*WORK TO COMPLETE*
An exact transcription of all the data is required; the pictures are to be left out.

[Saved entries]
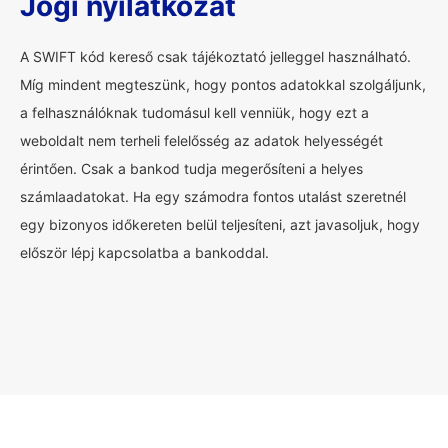
Jogi nyilatkozat
A SWIFT kód kereső csak tájékoztató jelleggel használható.
Míg mindent megteszünk, hogy pontos adatokkal szolgáljunk,
a felhasználóknak tudomásul kell venniük, hogy ezt a
weboldalt nem terheli felelősség az adatok helyességét
érintően. Csak a bankod tudja megerősíteni a helyes
számlaadatokat. Ha egy számodra fontos utalást szeretnél
egy bizonyos időkereten belül teljesíteni, azt javasoljuk, hogy
először lépj kapcsolatba a bankoddal.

*ANSWER FOR THE TASK*
Jogi nyilatkozat
A SWIFT kód kereső csak tájékoztató jelleggel használható.
Míg mindent megteszünk, hogy pontos adatokkal szolgáljunk,
a felhasználóknak tudomásul kell venniük, hogy ezt a
weboldalt nem terheli felelősség az adatok helyességét
érintően. Csak a bankod tudja megerősíteni a helyes
számlaadatokat. Ha egy számodra fontos utalást szeretnél
egy bizonyos időkereten belül teljesíteni, azt javasoljuk, hogy
először lépj kapcsolatba a bankoddal.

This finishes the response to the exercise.